Tanto o Governo como o Banco de Portugal asseguraram que, nesta altura, tudo o que se conhecia eram os problemas no GES e que todas as garantias de Salgado apontavam para que o banco estivesse protegido destes. A exposição do BES ao grupo, no entanto, foi, como já se disse no Parlamento, «um baralho de cartas», agravado ainda pelos empréstimos ao BES de Angola, que nesta altura já se sabia serem de mais de 3 mil milhões de euros.
 
A negociação das novas ações, após o aumento de capital, foram sol de pouca dura. Perante as notícias da saída iminente do presidente do BES, as ações foram suspensas e surgiu na imprensa o nome preferencial de Salgado para o substituir: Amílcar Morais Pires, até então administrador financeiro do BES e conhecido braço-direito de Ricardo Salgado. Terá sido precisamente esta proximidade com Salgado que atrasou o processo de sucessão, até à escolha final, que recaiu, afinal, sobre Vítor Bento.


 
Durante estas semanas de incerteza na liderança do banco, tanto o governador Carlos Costa como o primeiro-ministro fizeram as primeiras declarações a acalmar os depositantes do BES. Ambos garantem agora que, de acordo com as informações que tinham na altura, ainda nada fazia crer o que iria acontecer ao banco.
 
Já com Vítor Bento à frente do BES, uma sucessão de eventos, tanto em Portugal como no Luxemburgo (onde decorriam processos com outras empresas do GES), apertou o cerco o Grupo, culminando com as buscas à sede e a detenção de Ricardo Salgado, no âmbito da operação Monte Branco. O banqueiro foi ouvido pelo juiz Carlos Alexandre e deixou o tribunal acusado de burla, falsificação de documentos e branqueamento de capitais e abuso de confiança. E, para o fazer, pagou 3 milhões de euros de caução.

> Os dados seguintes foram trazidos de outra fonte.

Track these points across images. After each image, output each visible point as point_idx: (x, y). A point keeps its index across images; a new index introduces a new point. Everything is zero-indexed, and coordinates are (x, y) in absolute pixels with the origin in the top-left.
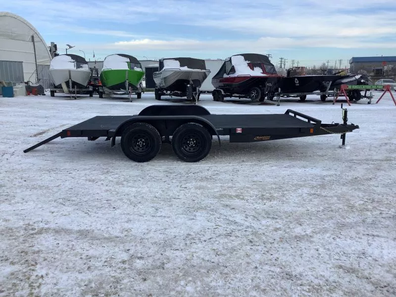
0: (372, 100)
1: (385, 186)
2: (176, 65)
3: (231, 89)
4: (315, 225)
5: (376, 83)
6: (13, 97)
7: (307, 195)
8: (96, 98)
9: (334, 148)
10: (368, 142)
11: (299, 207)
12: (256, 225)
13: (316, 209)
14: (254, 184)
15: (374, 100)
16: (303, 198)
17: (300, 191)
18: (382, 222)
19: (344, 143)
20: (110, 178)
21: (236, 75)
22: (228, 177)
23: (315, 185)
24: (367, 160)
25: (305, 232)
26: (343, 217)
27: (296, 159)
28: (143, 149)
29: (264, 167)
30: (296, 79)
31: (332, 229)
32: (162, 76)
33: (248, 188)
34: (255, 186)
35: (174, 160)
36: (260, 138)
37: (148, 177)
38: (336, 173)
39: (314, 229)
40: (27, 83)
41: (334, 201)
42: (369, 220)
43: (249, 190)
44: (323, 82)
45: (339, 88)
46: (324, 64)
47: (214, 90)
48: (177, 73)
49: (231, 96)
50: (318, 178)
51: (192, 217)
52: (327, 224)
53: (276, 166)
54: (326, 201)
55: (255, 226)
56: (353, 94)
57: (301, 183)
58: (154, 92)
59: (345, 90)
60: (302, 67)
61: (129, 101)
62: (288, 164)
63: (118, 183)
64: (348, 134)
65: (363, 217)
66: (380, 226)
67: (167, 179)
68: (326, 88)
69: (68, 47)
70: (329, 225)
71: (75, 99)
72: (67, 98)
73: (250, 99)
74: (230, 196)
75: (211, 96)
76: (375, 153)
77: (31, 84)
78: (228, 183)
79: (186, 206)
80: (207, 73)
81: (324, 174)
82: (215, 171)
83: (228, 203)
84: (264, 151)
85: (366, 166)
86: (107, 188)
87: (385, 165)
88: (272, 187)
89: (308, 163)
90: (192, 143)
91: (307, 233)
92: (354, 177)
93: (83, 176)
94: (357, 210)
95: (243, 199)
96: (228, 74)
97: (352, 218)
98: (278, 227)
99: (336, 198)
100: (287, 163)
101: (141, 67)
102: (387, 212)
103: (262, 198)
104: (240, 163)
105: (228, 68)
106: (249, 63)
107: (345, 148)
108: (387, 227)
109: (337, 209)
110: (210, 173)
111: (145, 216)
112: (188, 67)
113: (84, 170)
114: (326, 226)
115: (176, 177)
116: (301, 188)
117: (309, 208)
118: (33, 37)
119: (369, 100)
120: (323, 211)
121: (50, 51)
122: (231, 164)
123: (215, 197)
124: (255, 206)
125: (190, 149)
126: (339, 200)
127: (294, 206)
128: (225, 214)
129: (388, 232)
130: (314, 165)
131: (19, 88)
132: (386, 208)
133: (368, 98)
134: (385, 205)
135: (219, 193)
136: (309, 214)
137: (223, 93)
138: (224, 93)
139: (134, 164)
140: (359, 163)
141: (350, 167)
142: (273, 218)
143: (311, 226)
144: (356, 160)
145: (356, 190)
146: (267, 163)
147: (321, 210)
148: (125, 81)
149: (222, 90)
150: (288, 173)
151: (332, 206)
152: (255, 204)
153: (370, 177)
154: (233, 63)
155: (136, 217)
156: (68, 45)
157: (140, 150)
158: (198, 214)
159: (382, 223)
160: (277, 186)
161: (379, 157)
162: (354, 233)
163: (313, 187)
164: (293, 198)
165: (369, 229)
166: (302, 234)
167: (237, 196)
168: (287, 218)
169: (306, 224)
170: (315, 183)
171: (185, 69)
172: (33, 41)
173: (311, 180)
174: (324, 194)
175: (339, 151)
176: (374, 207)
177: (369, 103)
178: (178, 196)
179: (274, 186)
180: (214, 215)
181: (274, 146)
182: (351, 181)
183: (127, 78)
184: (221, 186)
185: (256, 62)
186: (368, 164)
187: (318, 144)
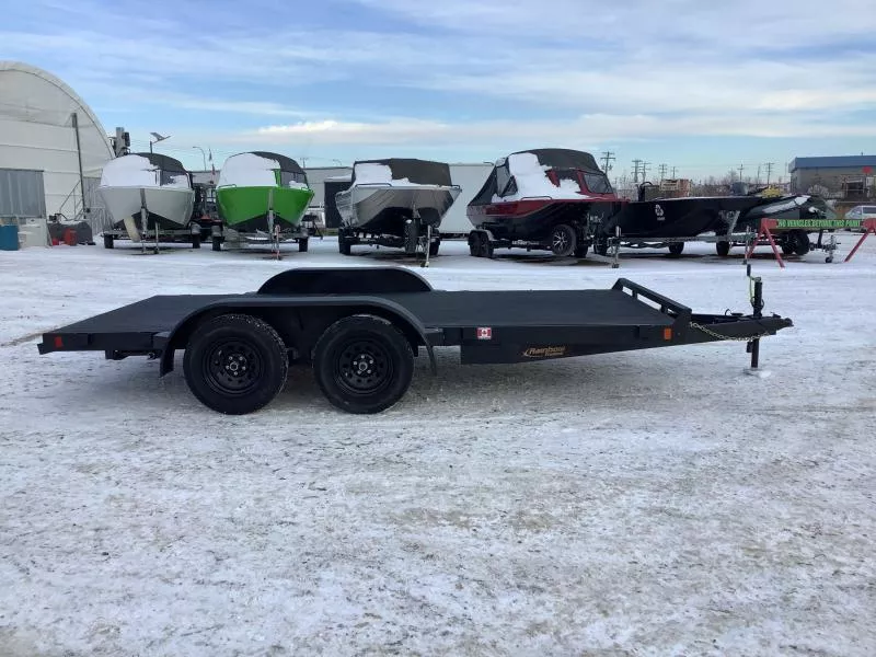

Ao mesmo tempo, ficou a saber-se que a PT investiu 900 milhões de euros na Rioforte e começou a desencadear-se em paralelo uma crise na empresa de telecomunicações, que veio a culminar nas saídas de Henrique Granadeiro e Zeinal Bava e na venda da PT aos franceses da Altice.
 
Voltando ao BES, e já depois de até Cavaco Silva ter mostrado confiança no banco, numa semana, tudo se apressou radicalmente. A 28 de julho, ainda o Banco de Portugal estaria a ponderar uma recapitalização privada, e a notícia do «Expresso» caiu que nem uma bomba: vinham aí prejuízos recorde. No dia seguinte, e depois do mesmo ter acontecido com ESI e Rioforte, é aceite o pedido de gestão controlada da ESFG no Luxemburgo. Todo o Grupo estava em causa. A 30 de julho, não havia como fugir aos prejuízos de 3,6 mil milhões de euros só do BES. A derrocada das ações e, sabe-se agora, o «ultimato» do Banco Central Europeu levaram Carlos Costa e o Governo a agir depressa.
 
De quinta a domingo, alterou-se uma lei para permitir a decisão que ambos consideram a melhor possível: a medida de resolução. Era o fim do BES e o início do Novo Banco, com uma injeção de capital de quase 5 mil milhões de euros. Pelo meio, muitos pequenos e grandes investidores ficaram sem nada. Outros, sob uma suspeita até de fuga de informação, conseguiram desfazer-se dos seus ativos tóxicos a tempo.


 
Três meses depois do colapso, e já depois da saída atribulada de Vítor Bento, começou a comissão de inquérito ao caso no Parlamento. Quando ainda falta ouvir cerca de uma centena de envolvidos, e sabendo-se que os principais protagonistas até serão chamados de novo, pouco ou nada se avançou no apuramento de responsabilidades, uma vez que todos «empurram» as culpas de uns para os outros.
 
Para além dessas responsabilidades, venham a ser elas apuradas pelos deputados, pelos supervisores ou pelos tribunais, importa ainda saber quanto vai custar este colapso aos bolsos dos portugueses. O Governo já se desmentiu nestas contas várias vezes e a oposição continua a não acreditar que, a longo prazo, serão os bancos a pagar uma crise do próprio sistema. De qualquer forma, já não será em 2014 que poderemos responder a essa pergunta.